Shota's Movie Review

2003年から「CDジャーナル」誌(音楽出版社 刊)に掲載されてきた映画レビューを再録しています。

LIVE IN DOWNTOWN

一作前のアルバム『LIFE IN DOWNTOWN』の全国ツアーから、2006年6月12日の東京公演を収録。フル・オーケストラとコーラス隊を引き連れた壮大なコンサート・シリーズ『cELEBRATION』のDVD化が2作続いていたが、今回は一転、“故郷に帰っていろんな仲間に遊んでもらってる”感覚の、バンド・サウンドによる人情味あるライヴになった。若い頃の槇原が“僕”や“恋人”という狭い人間関係を見つめていたのに対し、最近の槇原は広い意味での“他者との対峙”を好んでいるように見える。

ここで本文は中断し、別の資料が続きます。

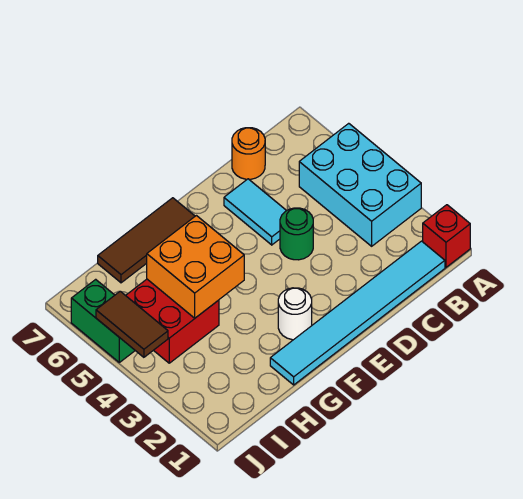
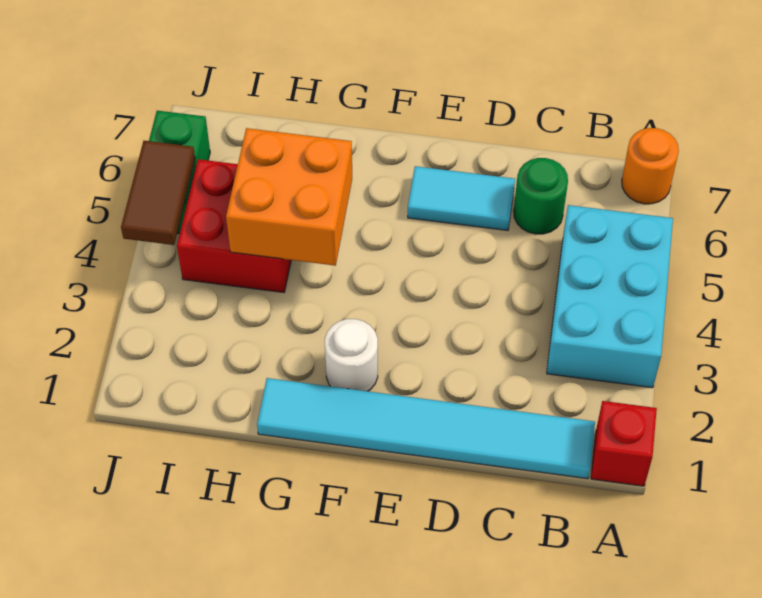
orange round brick C7 level 1 -> orange round brick A7 level 1
green round brick D4 level 1 -> green round brick C6 level 1
cyan tile D5:D6 level 1 -> cyan tile D6:E6 level 1
brown tile F7:H7 level 1 -> none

たとえば一緒に音楽を作り上げていく仲間へのリスペクトだったり、自分を見守ってくれる故郷の人々への感謝だったり。コラボやカヴァーも含め“人と絡みながら音楽をつくること”を楽しんではしゃいでるので、観てるほうも楽しい。槇原、“アーティスト”というより“近所の世話焼きのおっちゃん”になりたいんじゃないかな、みんなから適当に愛されてる感じの。